TASK BRIEF.
Restate the listing below exactly, images excluded.

RAW DATA.
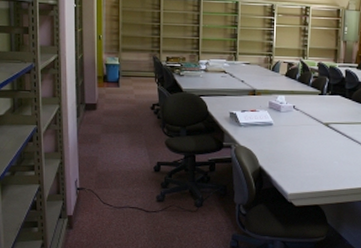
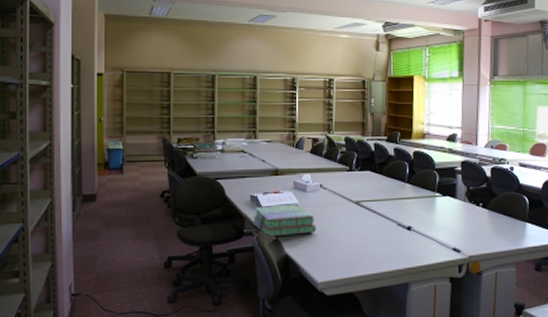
stack of books: none [231,122,289,151] -> present [252,205,317,237]

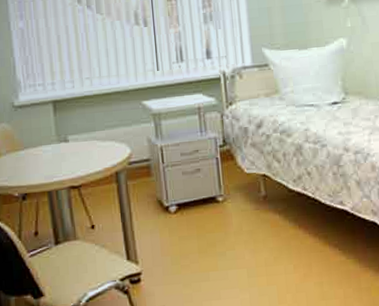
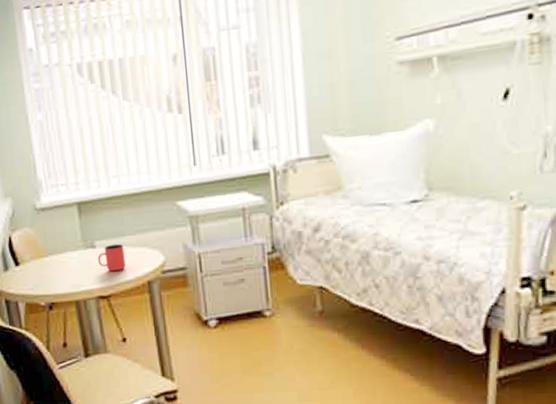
cup: none [70,138,96,164] -> present [97,243,126,272]

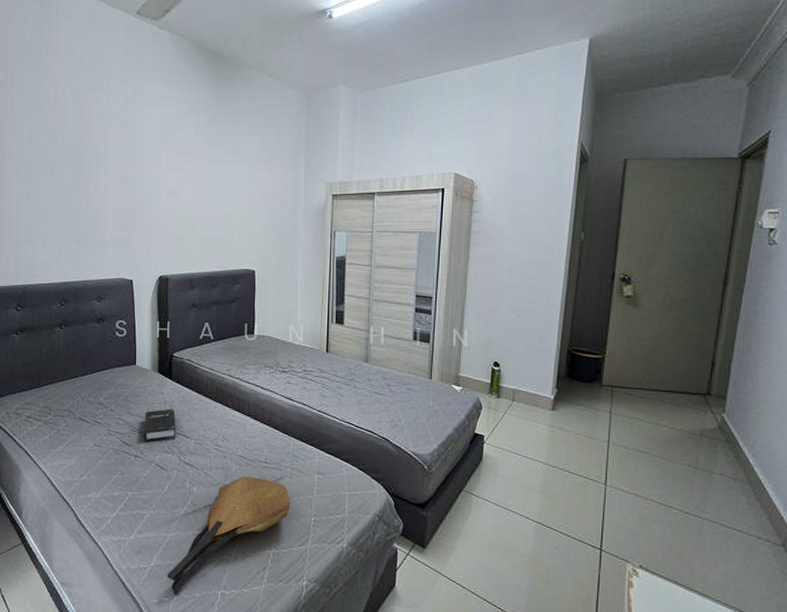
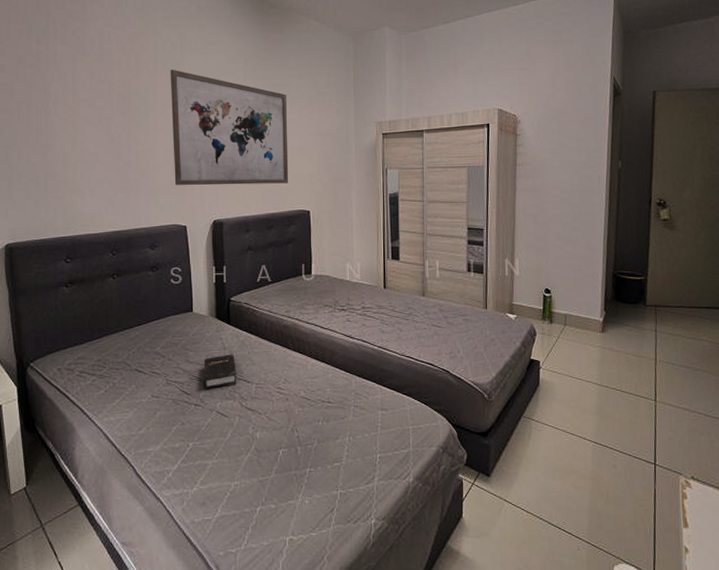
wall art: none [122,124,237,242] -> present [170,70,289,185]
tote bag: present [167,475,291,596] -> none [233,417,356,546]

TASK RESULT.
stack of books: none [231,122,289,151] -> present [252,205,317,237]

cup: none [70,138,96,164] -> present [97,243,126,272]

wall art: none [122,124,237,242] -> present [170,70,289,185]
tote bag: present [167,475,291,596] -> none [233,417,356,546]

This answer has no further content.